What is strange is that the Python code runs in about 40 msec and the equivalent Julia code runs in 500 msec. The problem is either in the interpolation functions, the model or the curve fitting function. Here is the two curve fitting functions:

Python (leastsq is from scipy.optimize):

fit = leastsq(residuals, p0, args=(y, x), maxfev=2000)

Julia (curve_fit is from LstSq):

fit = curve_fit(pval, x, y, p0)

Both functions claim to use Levenberg-Marquardt. It is possible the the Optim package has a better solver and I can try to use that, but to start, I was trying to write comparable code.

I’m finding profiling a bit difficult. In MATLAB the profiler ranks code by the total length of time it takes to execute. This makes it easy to find where to spend time optimizing. The Profile package in Julia lists which code runs the most, but not how long it takes.

#14

It is in the docs, but buried a bit. You can find a similar example here: http://juliamath.github.io/Interpolations.jl/latest/control/#Gridded-interpolation-1 .

The (x,) isn’t a transpose, it constructs a tuple of length 1. The same syntax generalizes to higher dimensional problems. A 3D grid could have (x, y, z) as that argument, which is a tuple of length 3.

#15

Lets just say for myself, the documentation and example are not nearly clear enough. Part of this may be due to the fact that I’m not a mathematician, but I do have two degrees from MIT so I’m not clueless. In any case, I see this note from scipy.optimize.leastsq.

“leastsq” is a wrapper around MINPACK’s lmdif and lmder algorithms.

It may be that this function is especially fast in Python in that it is running optimized and compiled code. It still begs the question what I might try in Julia to speed up things.

#16

Are you comparing the time it takes to fit a single model in Julia versus Python? If so, it’s not surprising that the Python version is significantly faster. Julia achieves its speed by lazily compiling functions (just) ahead of time. Thus if you’re only doing any operation once in a Julia process, measuring the time that operation takes is also measuring compilation time.
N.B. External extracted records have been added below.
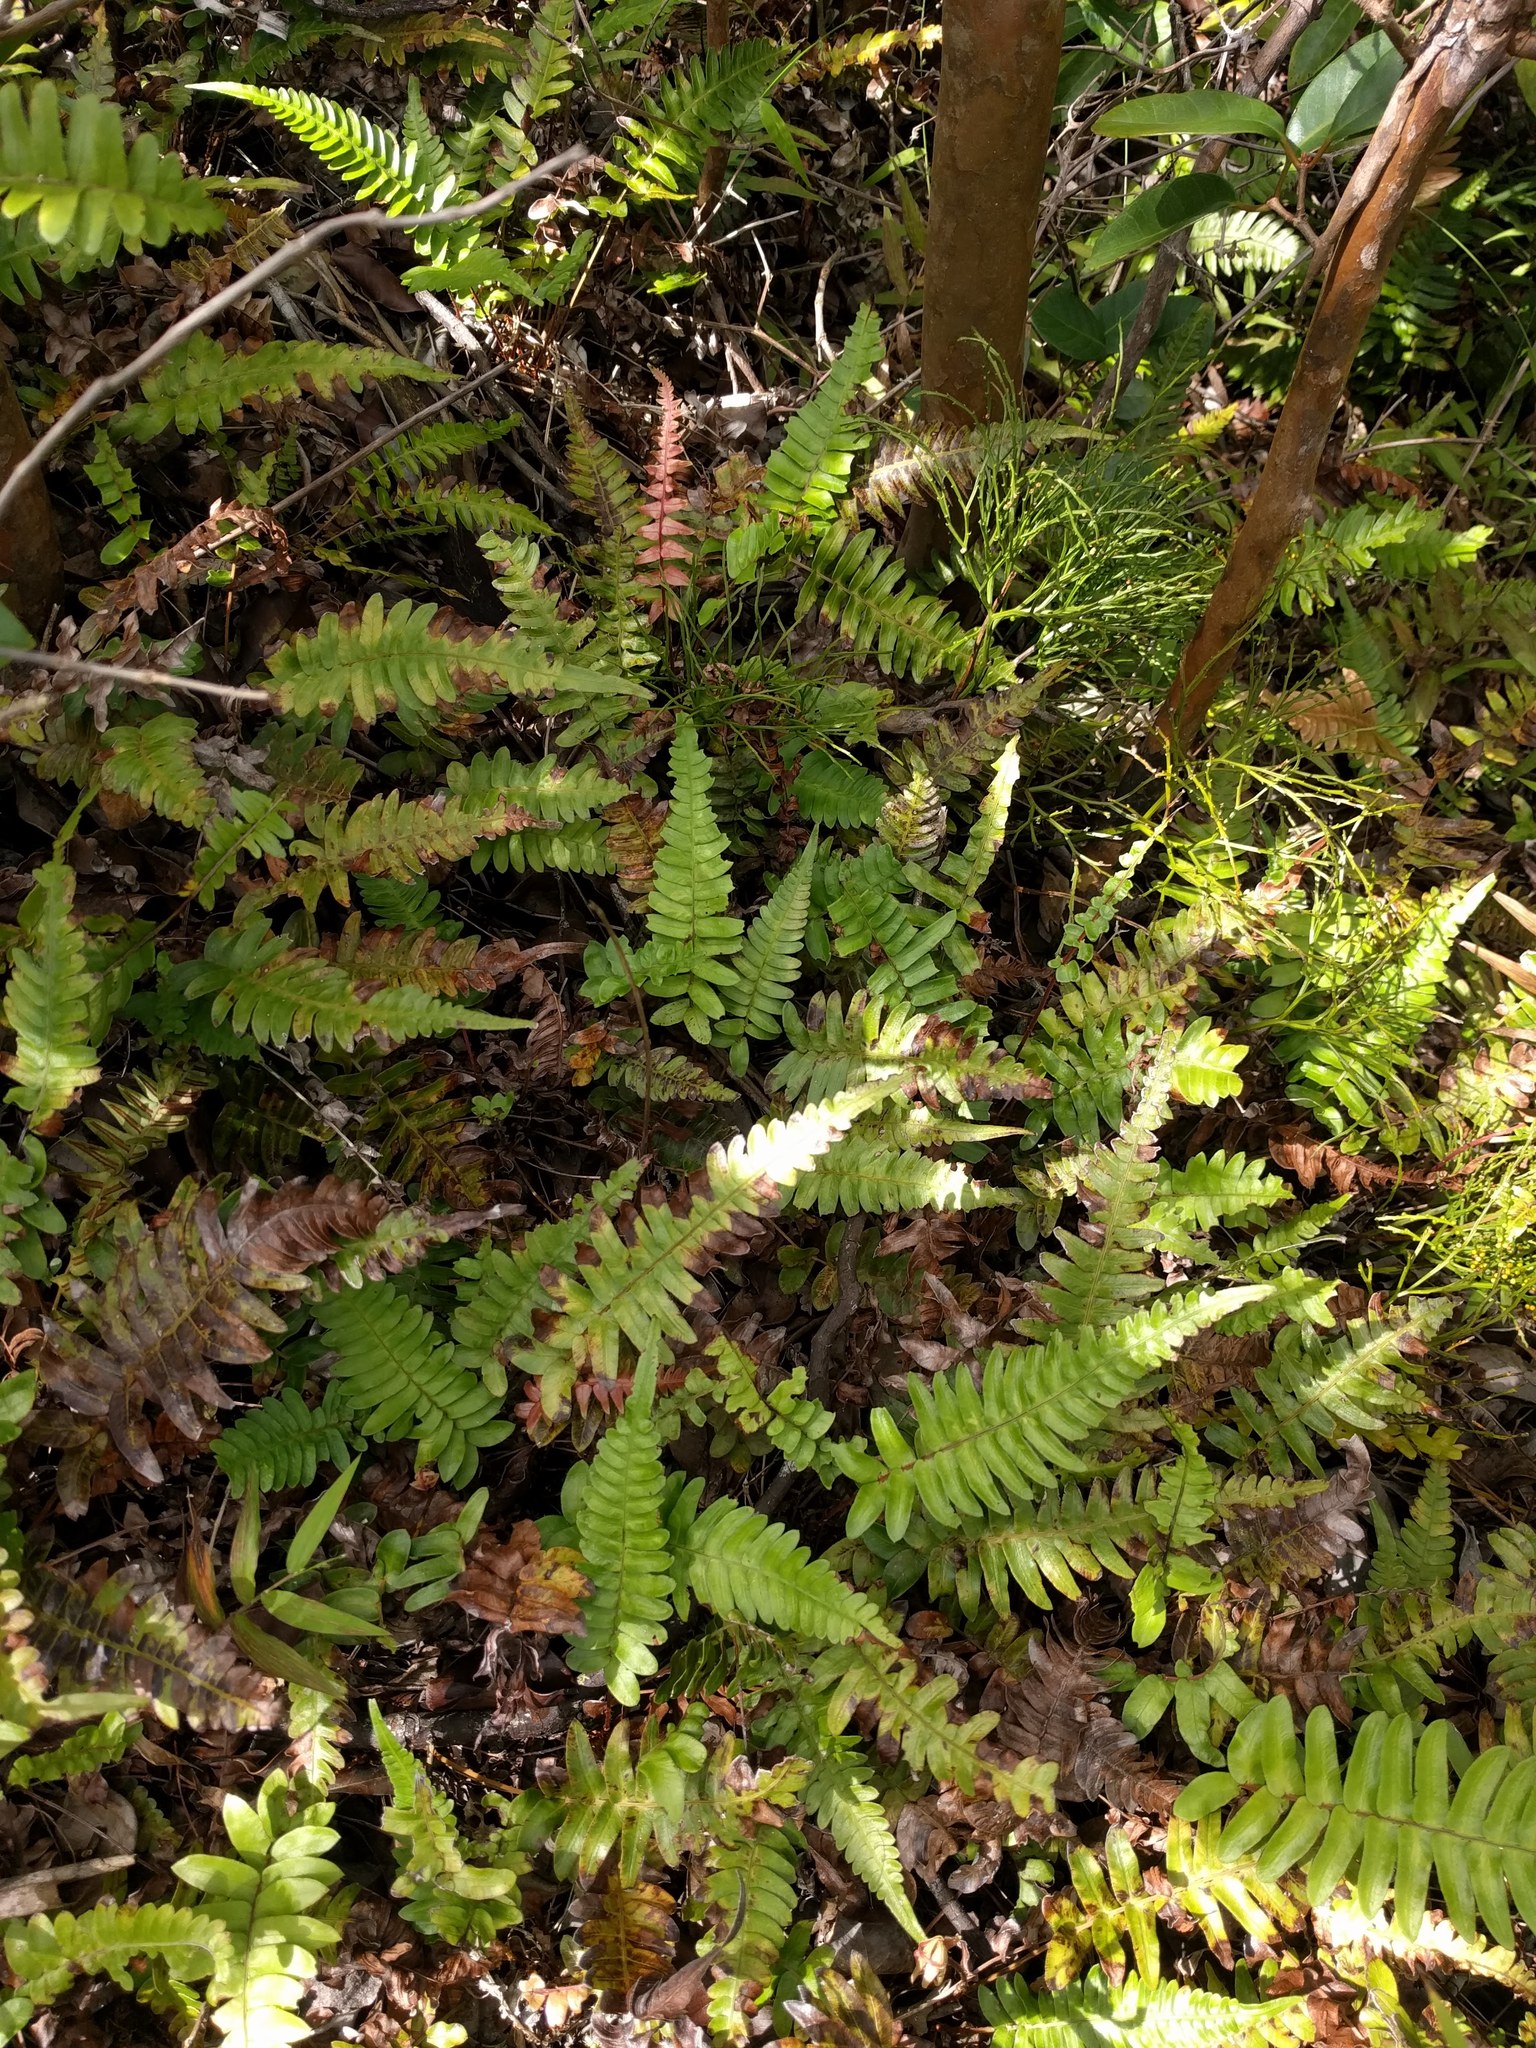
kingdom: Plantae
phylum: Tracheophyta
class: Polypodiopsida
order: Polypodiales
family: Blechnaceae
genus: Blechnum
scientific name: Blechnum appendiculatum
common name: Palm fern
This is why people earlier in this thread were using @btime from BenchmarkTools rather than @time from Base. @btime makes sure that it’s measuring the operation sans compilation.

#17

But it does — the profiling counts displayed are proportional to runtime.
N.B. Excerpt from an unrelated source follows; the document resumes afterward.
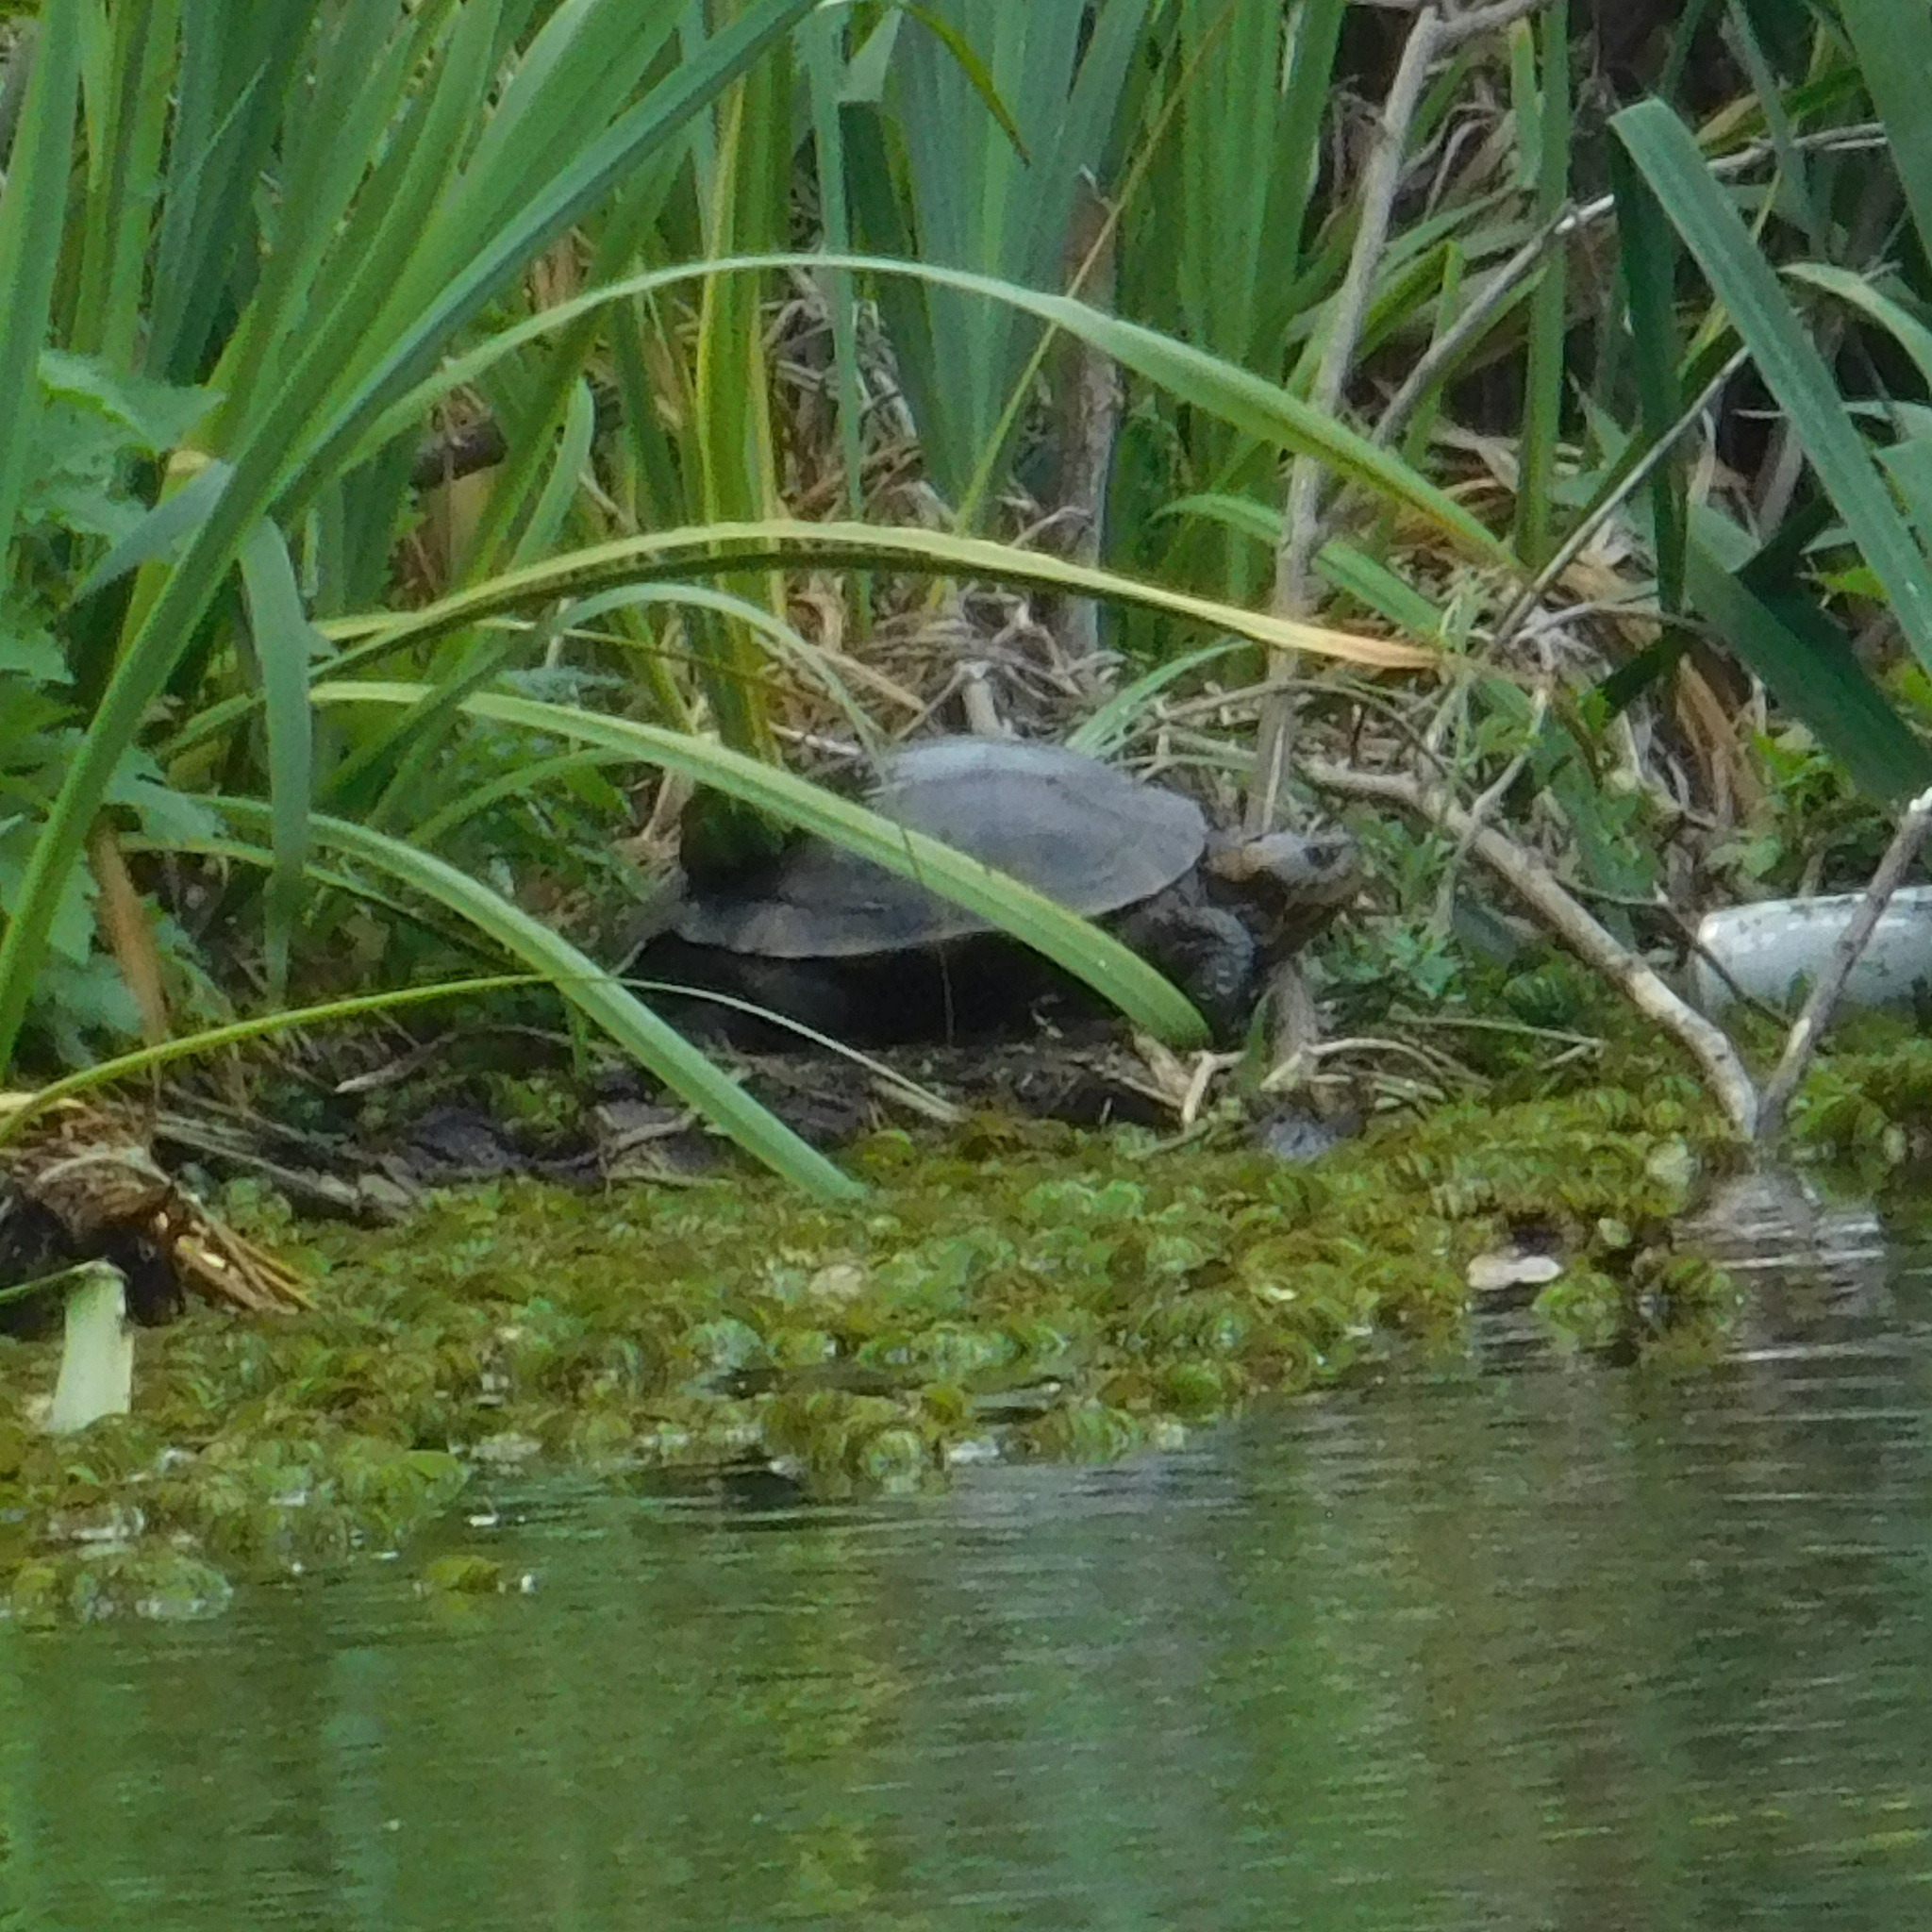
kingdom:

As indicated above, this could be the case, which makes it a excellent opportunity to improve them by making a pull request. You are now in a perfect position to do improve it for the next person.

#18

I’m not using @btime, but I am running the @time several times to account for compilation. More to the point, when I do a full run (which iterates over 500 responses) it takes my Python code about 10 seconds to run where as my Julia code runs over several minutes. I take it the actual Levenberg-Marquardt code used by SciPy is just a wrapper over some highly optimized MINPACK code. Either way, I don’t think Julia should be an order of magnitude slower. The speed of the interpolation code doesn’t explain all of the slowness.

#19

https://github.com/KristofferC/TimerOutputs.jl can be used to get a bit higher level view of where execution time is being spent.

1 Like
#20

If you can strip the proprietary bits from your code, folks on this forum are often more than happy to help with performance tweaking. There shouldn’t be a big enough algorithmic difference between Julia and Python to produce to an orders-of-magnitude slowdown; the likeliest culprit is type instability. Try @code_warntype or Traceur.jl to ferret those out.

2 Likes
#21

This might take a bit of time (since I need to do both Python and Julia to compare) and I’m pretty busy over the next few days. I’ll see what I can do.